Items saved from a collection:
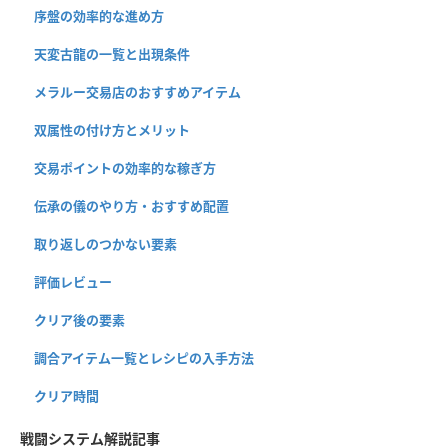
序盤の効率的な進め方
天変古龍の一覧と出現条件
メラルー交易店のおすすめアイテム
双属性の付け方とメリット
交易ポイントの効率的な稼ぎ方
伝承の儀のやり方・おすすめ配置
取り返しのつかない要素
評価レビュー
クリア後の要素
調合アイテム一覧とレシピの入手方法
クリア時間
戦闘システム解説記事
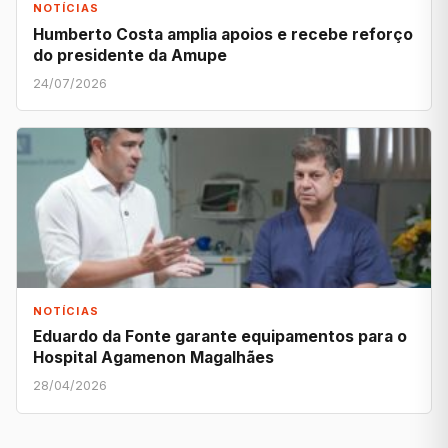
NOTÍCIAS
Humberto Costa amplia apoios e recebe reforço
do presidente da Amupe
24/07/2026
NOTÍCIAS
Eduardo da Fonte garante equipamentos para o
Hospital Agamenon Magalhães
28/04/2026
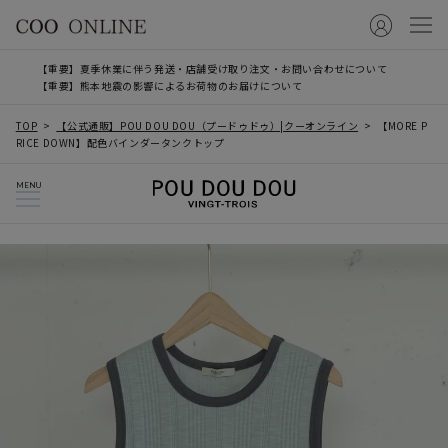
【重要】夏季休業に伴う発送・店舗受け取り注文・お問い合わせについて
【重要】熊本地震の影響によるお荷物のお届けについて
TOP
【公式通販】POU DOU DOU（プードゥドゥ）|クーオンライン
【MORE P
RICE DOWN】配色バインダータンクトップ
MENU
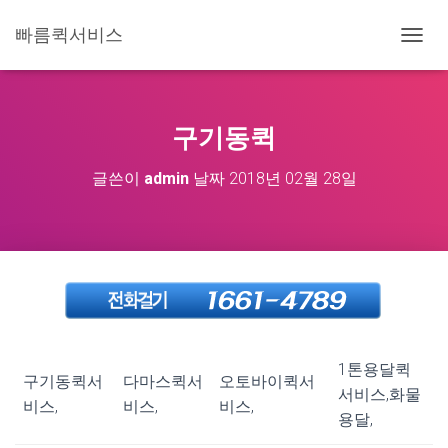
빠름퀵서비스
내
비
게
이
션
구기동퀵
토
글
글쓴이
admin
날짜
2018년 02월 28일
1톤용달퀵
구기동퀵서
다마스퀵서
오토바이퀵서
서비스,화물
비스,
비스,
비스,
용달,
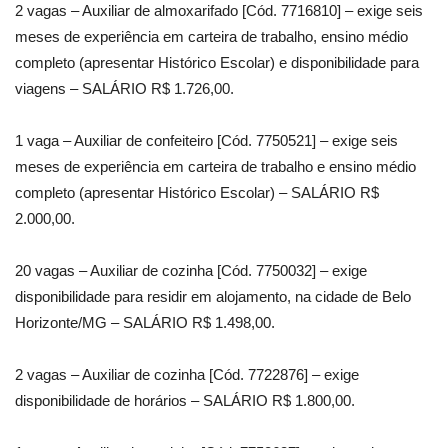
2 vagas – Auxiliar de almoxarifado [Cód. 7716810] – exige seis
meses de experiência em carteira de trabalho, ensino médio
completo (apresentar Histórico Escolar) e disponibilidade para
viagens – SALÁRIO R$ 1.726,00.
1 vaga – Auxiliar de confeiteiro [Cód. 7750521] – exige seis
meses de experiência em carteira de trabalho e ensino médio
completo (apresentar Histórico Escolar) – SALÁRIO R$
2.000,00.
20 vagas – Auxiliar de cozinha [Cód. 7750032] – exige
disponibilidade para residir em alojamento, na cidade de Belo
Horizonte/MG – SALÁRIO R$ 1.498,00.
2 vagas – Auxiliar de cozinha [Cód. 7722876] – exige
disponibilidade de horários – SALÁRIO R$ 1.800,00.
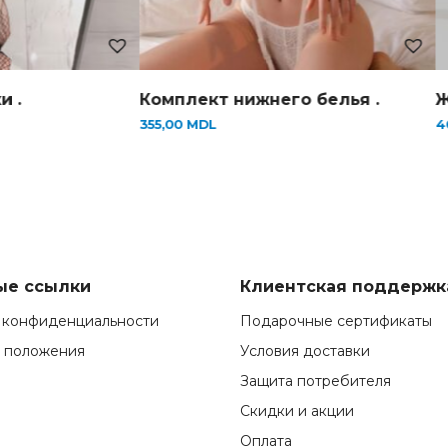
и .
Комплект нижнего белья .
Ж
355,00
MDL
4
ые ссылки
Клиентская поддержк
 конфиденциальности
Подарочные сертификаты
и положения
Условия доставки
Защита потребителя
Скидки и акции
Оплата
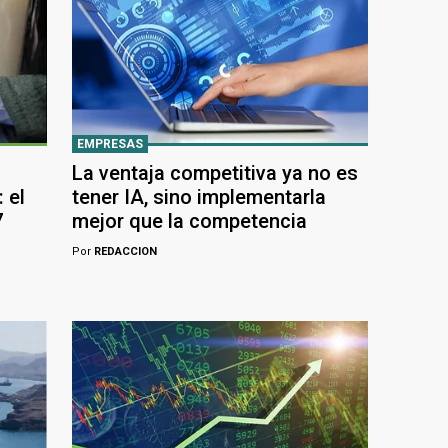
EMPRESAS
La ventaja competitiva ya no es
 el
tener IA, sino implementarla
7
mejor que la competencia
Por
REDACCION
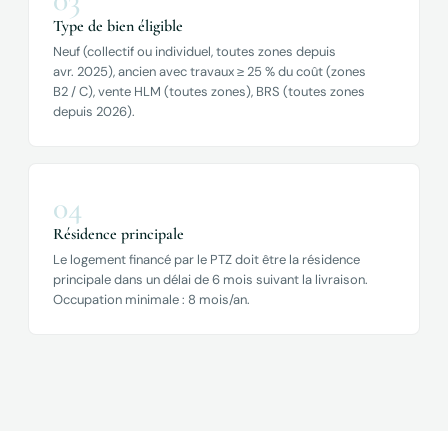
Type de bien éligible
Neuf (collectif ou individuel, toutes zones depuis
avr. 2025), ancien avec travaux ≥ 25 % du coût (zones
B2 / C), vente HLM (toutes zones), BRS (toutes zones
depuis 2026).
04
Résidence principale
Le logement financé par le PTZ doit être la résidence
principale dans un délai de 6 mois suivant la livraison.
Occupation minimale : 8 mois/an.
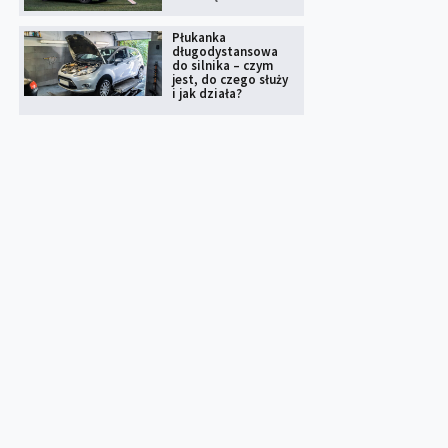
Płukanka
długodystansowa
do silnika – czym
jest, do czego służy
i jak działa?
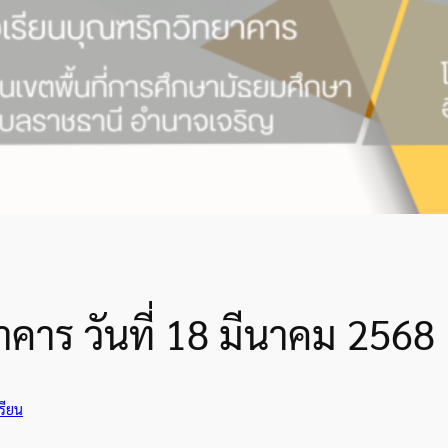
าคาร วันที่ 18 มีนาคม 2568
รียน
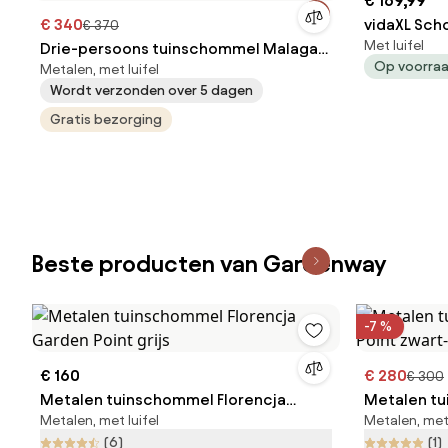
€ 169,99
€ 340
vidaXL Sch
€ 370
Met luifel
Drie-persoons tuinschommel Malaga
Op voorra
Metalen, met luifel
Garden Point antraciet
Wordt verzonden over 5 dagen
Gratis bezorging
Beste producten van Gardenway
-7 %
€ 160
€ 280
€ 300
Metalen tuinschommel Florencja
Metalen t
Metalen, met luifel
Metalen, met 
Garden Point grijs
Point zwart
(6)
(1)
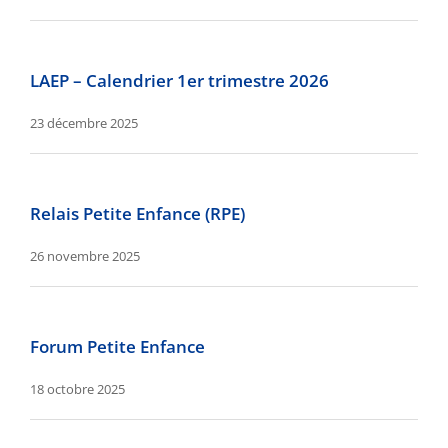
LAEP – Calendrier 1er trimestre 2026
23 décembre 2025
Relais Petite Enfance (RPE)
26 novembre 2025
Forum Petite Enfance
18 octobre 2025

Task
Copy the text of every entry above word for word, leaving out the pictures.

Answer area
序盤の効率的な進め方
天変古龍の一覧と出現条件
メラルー交易店のおすすめアイテム
双属性の付け方とメリット
交易ポイントの効率的な稼ぎ方
伝承の儀のやり方・おすすめ配置
取り返しのつかない要素
評価レビュー
クリア後の要素
調合アイテム一覧とレシピの入手方法
クリア時間
戦闘システム解説記事
NOTÍCIAS
Humberto Costa amplia apoios e recebe reforço
do presidente da Amupe
24/07/2026
NOTÍCIAS
Eduardo da Fonte garante equipamentos para o
Hospital Agamenon Magalhães
28/04/2026
【重要】夏季休業に伴う発送・店舗受け取り注文・お問い合わせについて
【重要】熊本地震の影響によるお荷物のお届けについて
TOP
【公式通販】POU DOU DOU（プードゥドゥ）|クーオンライン
【MORE P
RICE DOWN】配色バインダータンクトップ
MENU
빠름퀵서비스
내
비
게
이
션
구기동퀵
토
글
글쓴이
admin
날짜
2018년 02월 28일
1톤용달퀵
구기동퀵서
다마스퀵서
오토바이퀵서
서비스,화물
비스,
비스,
비스,
용달,
2 vagas – Auxiliar de almoxarifado [Cód. 7716810] – exige seis
meses de experiência em carteira de trabalho, ensino médio
completo (apresentar Histórico Escolar) e disponibilidade para
viagens – SALÁRIO R$ 1.726,00.
1 vaga – Auxiliar de confeiteiro [Cód. 7750521] – exige seis
meses de experiência em carteira de trabalho e ensino médio
completo (apresentar Histórico Escolar) – SALÁRIO R$
2.000,00.
20 vagas – Auxiliar de cozinha [Cód. 7750032] – exige
disponibilidade para residir em alojamento, na cidade de Belo
Horizonte/MG – SALÁRIO R$ 1.498,00.
2 vagas – Auxiliar de cozinha [Cód. 7722876] – exige
disponibilidade de horários – SALÁRIO R$ 1.800,00.
и .
Комплект нижнего белья .
Ж
355,00
MDL
4
ые ссылки
Клиентская поддержк
 конфиденциальности
Подарочные сертификаты
и положения
Условия доставки
Защита потребителя
Скидки и акции
Оплата
EMPRESAS
La ventaja competitiva ya no es
 el
tener IA, sino implementarla
7
mejor que la competencia
Por
REDACCION
Type de bien éligible
Neuf (collectif ou individuel, toutes zones depuis
avr. 2025), ancien avec travaux ≥ 25 % du coût (zones
B2 / C), vente HLM (toutes zones), BRS (toutes zones
depuis 2026).
04
Résidence principale
Le logement financé par le PTZ doit être la résidence
principale dans un délai de 6 mois suivant la livraison.
Occupation minimale : 8 mois/an.
Płukanka
długodystansowa
do silnika – czym
jest, do czego służy
i jak działa?
าคาร วันที่ 18 มีนาคม 2568
รียน
€ 169,99
€ 340
vidaXL Sch
€ 370
Met luifel
Drie-persoons tuinschommel Malaga
Op voorra
Metalen, met luifel
Garden Point antraciet
Wordt verzonden over 5 dagen
Gratis bezorging
Beste producten van Gardenway
-7 %
€ 160
€ 280
€ 300
Metalen tuinschommel Florencja
Metalen t
Metalen, met luifel
Metalen, met 
Garden Point grijs
Point zwart
(6)
(1)
LAEP – Calendrier 1er trimestre 2026
23 décembre 2025
Relais Petite Enfance (RPE)
26 novembre 2025
Forum Petite Enfance
18 octobre 2025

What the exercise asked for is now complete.